Può sembrare poca cosa, ma ricordiamoci che fino a non molto tempo fa, anche l’uguaglianza teorica era propugnata solo dai rivoluzionari più fanatici. Non dobbiamo quindi necessariamente disperare sulla sorte dell’homo sapiens, ma nemmeno inorgoglirci troppo. Rimane molto da fare e tantissimi pericoli all’orizzonte.  C’è un intero ecosistema, troppo a lungo violentato, con cui fare pace, asteroidi da schivare, pandemie da debellare e uguaglianze ipotetiche da realizzare compiutamente.

Ma prima di ogni altra cosa, nell’Era della Comunicazione, c’è un passo assolutamente propedeutico da compiere.  Restituire all’informazione il compito di raccontare i fatti, sganciandoli dalle troppe narrazioni cerchiobottistiche. 

Un vizio antico, se prendiamo a esempio la successione di titoli con cui il Le Moniteur racconta il ritorno al potere del già citato Napoleone.
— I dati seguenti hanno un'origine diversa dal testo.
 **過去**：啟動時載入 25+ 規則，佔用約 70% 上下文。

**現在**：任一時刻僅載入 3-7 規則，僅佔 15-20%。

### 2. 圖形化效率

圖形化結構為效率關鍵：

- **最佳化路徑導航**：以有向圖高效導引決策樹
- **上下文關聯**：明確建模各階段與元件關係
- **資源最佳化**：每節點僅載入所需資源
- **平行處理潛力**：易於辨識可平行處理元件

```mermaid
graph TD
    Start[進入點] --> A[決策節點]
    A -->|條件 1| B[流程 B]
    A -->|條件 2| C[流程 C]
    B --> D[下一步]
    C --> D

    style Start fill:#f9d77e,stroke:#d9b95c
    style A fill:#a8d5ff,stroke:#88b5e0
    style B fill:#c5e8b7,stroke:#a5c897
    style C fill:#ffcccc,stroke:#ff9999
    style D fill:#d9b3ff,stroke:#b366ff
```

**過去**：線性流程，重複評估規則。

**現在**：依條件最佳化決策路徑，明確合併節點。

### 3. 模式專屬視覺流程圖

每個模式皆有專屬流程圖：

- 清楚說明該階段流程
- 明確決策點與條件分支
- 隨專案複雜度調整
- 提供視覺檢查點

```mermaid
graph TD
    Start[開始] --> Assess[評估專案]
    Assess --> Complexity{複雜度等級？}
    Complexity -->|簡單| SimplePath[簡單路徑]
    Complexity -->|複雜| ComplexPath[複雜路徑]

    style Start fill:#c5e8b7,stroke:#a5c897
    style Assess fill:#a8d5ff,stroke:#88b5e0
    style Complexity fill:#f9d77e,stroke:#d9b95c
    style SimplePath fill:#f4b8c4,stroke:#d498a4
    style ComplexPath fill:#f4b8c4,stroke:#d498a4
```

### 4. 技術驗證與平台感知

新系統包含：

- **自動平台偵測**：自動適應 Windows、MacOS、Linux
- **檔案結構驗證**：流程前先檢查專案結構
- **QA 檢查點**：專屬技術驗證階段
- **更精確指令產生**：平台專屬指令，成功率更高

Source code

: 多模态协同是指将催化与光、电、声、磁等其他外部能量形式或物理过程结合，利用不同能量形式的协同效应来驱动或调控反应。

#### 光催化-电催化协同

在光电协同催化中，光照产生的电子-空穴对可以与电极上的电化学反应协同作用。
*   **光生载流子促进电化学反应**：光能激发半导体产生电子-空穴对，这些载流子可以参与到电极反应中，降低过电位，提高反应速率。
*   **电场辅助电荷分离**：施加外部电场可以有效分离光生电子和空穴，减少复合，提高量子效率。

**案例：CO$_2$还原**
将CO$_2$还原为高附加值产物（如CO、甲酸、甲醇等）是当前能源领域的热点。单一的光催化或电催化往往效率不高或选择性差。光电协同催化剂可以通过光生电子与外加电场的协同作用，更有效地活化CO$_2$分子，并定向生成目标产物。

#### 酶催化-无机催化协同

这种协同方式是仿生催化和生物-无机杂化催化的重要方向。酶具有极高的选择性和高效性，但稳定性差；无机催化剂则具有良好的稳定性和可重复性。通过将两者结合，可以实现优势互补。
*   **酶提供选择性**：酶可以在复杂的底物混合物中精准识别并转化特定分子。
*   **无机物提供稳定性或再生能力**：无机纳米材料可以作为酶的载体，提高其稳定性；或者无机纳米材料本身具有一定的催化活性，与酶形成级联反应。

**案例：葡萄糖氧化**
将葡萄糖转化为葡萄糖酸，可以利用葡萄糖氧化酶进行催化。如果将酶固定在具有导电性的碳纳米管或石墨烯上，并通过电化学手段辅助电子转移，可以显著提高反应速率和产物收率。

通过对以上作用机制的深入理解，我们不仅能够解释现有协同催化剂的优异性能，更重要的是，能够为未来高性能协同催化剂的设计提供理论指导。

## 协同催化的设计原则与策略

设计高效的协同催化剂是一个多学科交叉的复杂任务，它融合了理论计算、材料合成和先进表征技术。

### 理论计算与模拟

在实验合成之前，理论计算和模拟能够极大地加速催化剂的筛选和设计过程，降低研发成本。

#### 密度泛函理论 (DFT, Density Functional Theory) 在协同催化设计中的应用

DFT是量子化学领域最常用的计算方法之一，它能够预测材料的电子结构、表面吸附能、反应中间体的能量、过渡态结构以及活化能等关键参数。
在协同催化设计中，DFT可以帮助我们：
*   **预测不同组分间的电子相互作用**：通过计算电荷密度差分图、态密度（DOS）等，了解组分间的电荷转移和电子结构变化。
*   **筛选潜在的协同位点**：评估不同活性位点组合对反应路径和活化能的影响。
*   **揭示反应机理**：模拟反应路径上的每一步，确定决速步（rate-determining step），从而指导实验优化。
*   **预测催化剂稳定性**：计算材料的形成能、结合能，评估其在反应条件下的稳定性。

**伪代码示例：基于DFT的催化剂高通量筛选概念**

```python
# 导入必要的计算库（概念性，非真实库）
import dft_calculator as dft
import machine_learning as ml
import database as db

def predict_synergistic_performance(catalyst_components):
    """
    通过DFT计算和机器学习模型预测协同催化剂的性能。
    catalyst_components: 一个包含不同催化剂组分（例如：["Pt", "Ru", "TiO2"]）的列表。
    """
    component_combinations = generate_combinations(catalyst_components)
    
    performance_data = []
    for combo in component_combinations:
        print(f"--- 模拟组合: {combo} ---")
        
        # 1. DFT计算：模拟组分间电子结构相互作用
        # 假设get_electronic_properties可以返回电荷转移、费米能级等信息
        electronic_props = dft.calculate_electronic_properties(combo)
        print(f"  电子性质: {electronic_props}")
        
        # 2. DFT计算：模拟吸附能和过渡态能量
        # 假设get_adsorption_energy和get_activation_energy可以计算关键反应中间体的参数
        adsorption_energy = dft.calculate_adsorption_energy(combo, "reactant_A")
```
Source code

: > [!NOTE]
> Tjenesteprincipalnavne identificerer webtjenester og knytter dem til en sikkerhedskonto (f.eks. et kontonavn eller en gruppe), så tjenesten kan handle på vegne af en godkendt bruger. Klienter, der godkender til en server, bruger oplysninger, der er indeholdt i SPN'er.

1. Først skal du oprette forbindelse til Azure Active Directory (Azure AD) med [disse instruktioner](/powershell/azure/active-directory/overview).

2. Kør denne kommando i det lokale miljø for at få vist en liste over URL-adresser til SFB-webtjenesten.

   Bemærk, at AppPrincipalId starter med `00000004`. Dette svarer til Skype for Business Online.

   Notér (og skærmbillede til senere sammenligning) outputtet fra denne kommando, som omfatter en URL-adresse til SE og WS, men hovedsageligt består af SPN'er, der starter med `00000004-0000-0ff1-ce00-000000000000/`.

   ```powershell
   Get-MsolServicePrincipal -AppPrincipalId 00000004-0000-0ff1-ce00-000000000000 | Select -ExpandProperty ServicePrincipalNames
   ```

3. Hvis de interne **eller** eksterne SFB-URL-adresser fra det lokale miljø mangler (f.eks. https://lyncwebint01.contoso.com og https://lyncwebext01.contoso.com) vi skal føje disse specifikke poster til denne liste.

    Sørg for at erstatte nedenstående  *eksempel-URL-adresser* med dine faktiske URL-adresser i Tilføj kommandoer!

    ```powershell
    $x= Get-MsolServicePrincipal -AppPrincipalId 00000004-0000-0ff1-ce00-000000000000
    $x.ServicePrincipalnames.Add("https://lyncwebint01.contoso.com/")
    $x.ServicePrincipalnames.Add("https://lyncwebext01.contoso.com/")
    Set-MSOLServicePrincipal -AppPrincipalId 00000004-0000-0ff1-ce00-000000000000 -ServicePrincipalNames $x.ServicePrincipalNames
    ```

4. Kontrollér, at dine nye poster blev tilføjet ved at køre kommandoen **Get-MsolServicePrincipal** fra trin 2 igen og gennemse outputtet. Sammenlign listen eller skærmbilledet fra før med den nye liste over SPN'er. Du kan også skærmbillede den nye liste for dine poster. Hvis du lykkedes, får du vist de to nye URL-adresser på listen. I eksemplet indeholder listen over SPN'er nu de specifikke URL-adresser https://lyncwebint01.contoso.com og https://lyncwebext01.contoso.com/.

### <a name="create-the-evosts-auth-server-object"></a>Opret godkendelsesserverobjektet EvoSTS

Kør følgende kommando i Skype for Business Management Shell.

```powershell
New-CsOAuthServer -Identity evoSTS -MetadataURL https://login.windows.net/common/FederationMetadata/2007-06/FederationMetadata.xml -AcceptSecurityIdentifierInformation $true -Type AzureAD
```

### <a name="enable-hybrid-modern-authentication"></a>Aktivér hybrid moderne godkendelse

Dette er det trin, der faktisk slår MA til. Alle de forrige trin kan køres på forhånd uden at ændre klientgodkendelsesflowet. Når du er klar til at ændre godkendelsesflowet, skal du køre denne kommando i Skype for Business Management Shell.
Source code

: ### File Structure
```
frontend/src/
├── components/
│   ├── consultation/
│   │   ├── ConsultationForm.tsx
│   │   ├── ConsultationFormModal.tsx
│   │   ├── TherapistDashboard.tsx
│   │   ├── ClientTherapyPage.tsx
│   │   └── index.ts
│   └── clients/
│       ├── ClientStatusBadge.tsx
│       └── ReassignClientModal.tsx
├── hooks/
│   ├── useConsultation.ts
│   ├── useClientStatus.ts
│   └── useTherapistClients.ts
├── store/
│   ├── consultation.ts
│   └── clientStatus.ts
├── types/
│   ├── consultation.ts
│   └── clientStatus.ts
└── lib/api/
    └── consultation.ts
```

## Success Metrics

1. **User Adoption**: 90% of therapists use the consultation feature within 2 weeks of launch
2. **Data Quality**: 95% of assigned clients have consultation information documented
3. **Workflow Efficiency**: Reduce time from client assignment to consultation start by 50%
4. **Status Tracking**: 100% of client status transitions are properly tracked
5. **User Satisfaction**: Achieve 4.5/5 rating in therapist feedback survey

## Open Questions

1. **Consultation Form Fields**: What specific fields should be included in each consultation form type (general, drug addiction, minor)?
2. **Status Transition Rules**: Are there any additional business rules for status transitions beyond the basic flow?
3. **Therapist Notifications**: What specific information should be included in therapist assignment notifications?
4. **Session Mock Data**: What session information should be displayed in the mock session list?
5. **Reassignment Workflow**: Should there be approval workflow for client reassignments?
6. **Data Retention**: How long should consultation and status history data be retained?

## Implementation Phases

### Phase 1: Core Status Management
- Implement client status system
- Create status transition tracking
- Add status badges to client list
9 marzo: l’antropofago è uscito dal suo covo

10 marzo: l’orco della Corsica si prepara a sbarcare

11 marzo: la tigre è arrivata a Gap

12 marzo: il mostro ha dormito a Grenoble

13 marzo: il tiranno ha superato Lyon

18 marzo: l’usurpatore è a sessanta leghe dalla capitale

19 marzo: Bonaparte avanza, ma non entrerà mai a Parigi

20 marzo: Napoleone domani sarà sotto i nostri spalti

21 marzo: l’Imperatore è arrivato a Fontainebleau

22 marzo: Sua Maestà Imperiale ha fatto ieri il suo ingresso al Palazzo delle Tuileries, circondato dai fedeli sudditi

Capolavoro di mistificazione e trasformismo che sembra scritto ieri, tanto ci siamo assuefatti.